Der Verwaltungsgerichtshof hat über die Beschwerde erwogen:
§ 35 Abs. 1 FSG lautet:
"§ 35. (1) Für die in diesem Bundesgesetz vorgesehenen Amtshandlungen ist, soweit darin nichts anderes bestimmt ist, in erster Instanz die Bezirksverwaltungsbehörde, im örtlichen Wirkungsbereich einer Bundespolizeibehörde diese, und in zweiter Instanz der Landeshauptmann zuständig."
Das FSG enthält, wie die belangte Behörde zutreffend erkannte, keine Bestimmung, aus der sich ein Instanzenzug vom Landeshauptmann an den UVS ergibt.
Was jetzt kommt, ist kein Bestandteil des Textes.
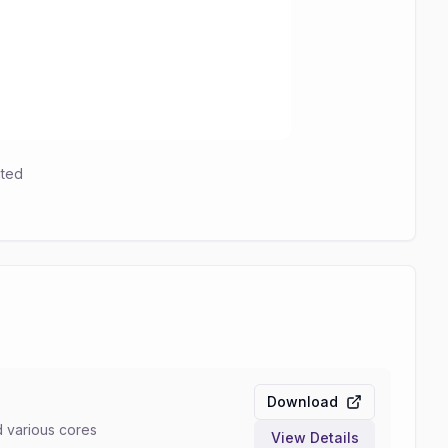
hted
Download
d various cores
View Details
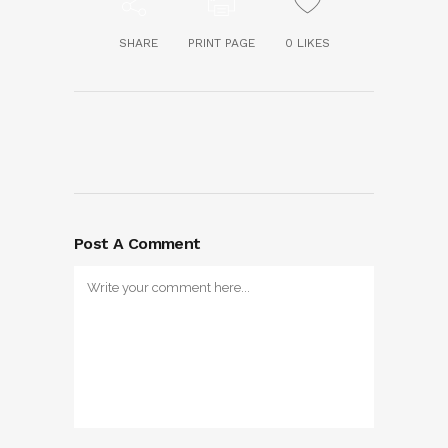
SHARE
PRINT PAGE
0
LIKES
Post A Comment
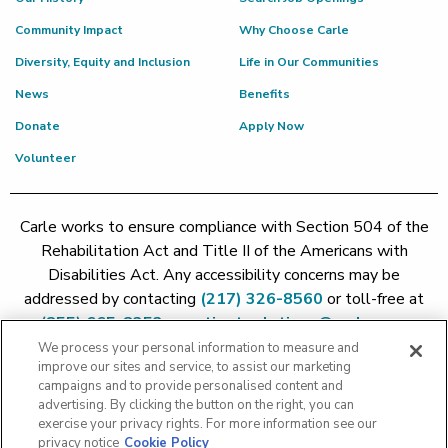
Community Impact
Why Choose Carle
Diversity, Equity and Inclusion
Life in Our Communities
News
Benefits
Donate
Apply Now
Volunteer
Carle works to ensure compliance with Section 504 of the
Rehabilitation Act and Title II of the Americans with
Disabilities Act. Any accessibility concerns may be
addressed by contacting
(217) 326-8560
or toll-free at
(855) 665-8252
or
patient.relations@carle.com
We process your personal information to measure and
improve our sites and service, to assist our marketing
Price Transparency - Carle Foundation
|
Price Transparency -
campaigns and to provide personalised content and
Hoopeston
|
Price Transparency - Richland
|
Price
advertising. By clicking the button on the right, you can
exercise your privacy rights. For more information see our
Transparency - BroMenn
|
Price Transparency - Eureka
|
Price
privacy notice
Cookie Policy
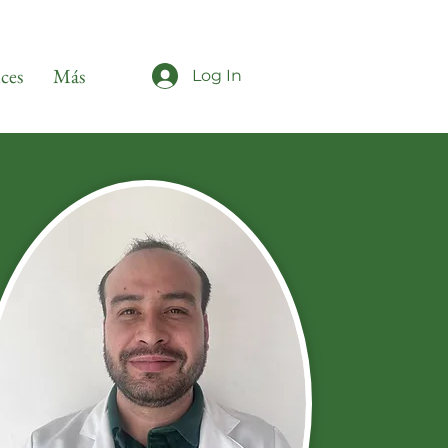
ices
Más
Log In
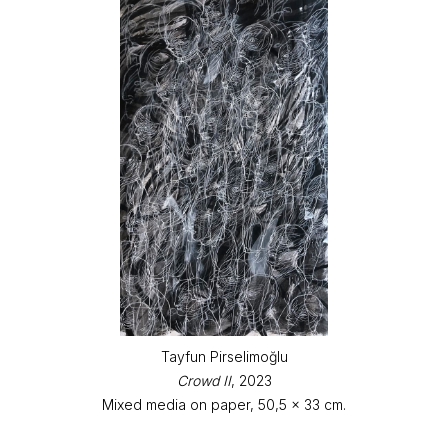
Tayfun Pirselimoğlu
Crowd II
, 2023
Mixed media on paper, 50,5 x 33 cm.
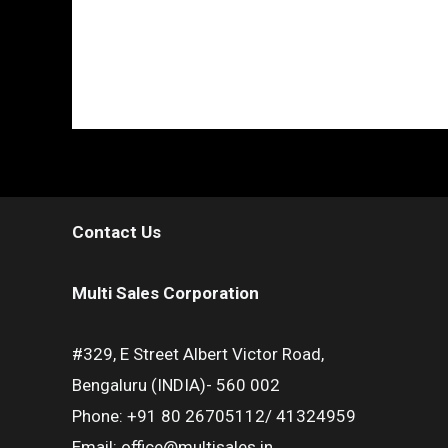
Contact Us
Multi Sales Corporation
#329, E Street Albert Victor Road,
Bengaluru (INDIA)- 560 002
Phone: +91 80 26705112/ 41324959
Email: office@multisales.in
Wie der Verwaltungsgerichtshof in seinem Erkenntnis vom 20. Februar 2001, 2001/11/0036, näher dargelegt hat, endet in erst nach dem Inkrafttreten des FSG anhängig gewordenen Verfahren betreffend die in diesem Gesetz geregelten Angelegenheiten der Instanzenzug im Rechtsmittelverfahren beim Landeshauptmann.
Entgegen der Auffassung der belangten Behörde hat der Landeshauptmann im vorliegenden Fall allerdings nicht als Rechtsmittelbehörde entschieden. Es liegt vielmehr ein erstinstanzlicher Bescheid des im Devolutionsweg zuständig gewordenen Landeshauptmannes vor, gegen den Berufung an den Bundesminister für Verkehr, Innovation und Technologie zulässig ist (vgl. das hg. Erkenntnis vom 24. August 1999, Zl. 99/11/0092).
Mit der angefochtenen Entscheidung wurde die Berufung des Beschwerdeführers zurückgewiesen. Während die Wendung "als unzulässig" im Spruch darauf hindeutet, dass die Berufung schlechthin mangels Berechtigung zu ihrer Erhebung zurückgewiesen wird, deutet die im Spruch ebenfalls enthaltene Erwähnung der §§ 67a Abs. 1 Z. 1 AVG sowie 35 Abs. 1 FSG, mit denen die Zuständigkeit der UVS für die ihnen durch die Verwaltungsvorschrift zugewiesenen Angelegenheiten sowie die spezielle Zuständigkeitsregelung des FSG angesprochen wird, eher darauf hin, dass es sich im Beschwerdefall um eine Zurückweisung der Berufung mangels Zuständigkeit des UVS handelt. Da der Spruch des angefochtenen Bescheides somit nicht die gebotene Eindeutigkeit aufweist, ist zu seiner Auslegung die Bescheidbegründung heranzuziehen. Aus dieser geht freilich unmissverständlich hervor, dass die belangte Behörde ihre Zuständigkeit zur meritorischen Behandlung der Berufung verneint hat und ihre Unzuständigkeit mit einer Zurückweisung der Berufung zum Ausdruck bringen wollte.
Mit dieser Vorgangsweise (Zurückweisung der zulässigen Berufung) hat die belangte Behörde ihre Entscheidung allerdings mit Rechtswidrigkeit des Inhaltes belastet. Wie der Verwaltungsgerichtshof in seinem Erkenntnis eines verstärkten Senates vom 30. Mai 1996, Slg. Nr. 14.475/A, dargelegt hat, ergibt sich aus § 6 Abs. 1 AVG, dass die Behörden, aus welchem Grund auch immer und auf welchem Wege ihnen eine Berufung vorgelegt wird, in dem Fall, dass sie sich für nicht zuständig erachten, von Amts wegen wahrzunehmen haben, welche Berufungsbehörde für die Erledigung der in Frage stehenden Berufung die örtlich und sachlich zuständige ist. Die Behörde, der eine Berufung ihrer Auffassung nach zu Unrecht vorgelegt wird, ist hingegen nicht ermächtigt, eine an sich zulässige Berufung wegen Unzuständigkeit zurückzuweisen.
Aus diesen Erwägungen war der angefochtene Bescheid gemäß § 42 Abs. 2 Z. 1 VwGG aufzuheben.
Der Ausspruch über den Aufwandersatz gründet sich auf die §§ 47 ff VwGG in Verbindung mit der Verordnung BGBl. Nr. 416/1994.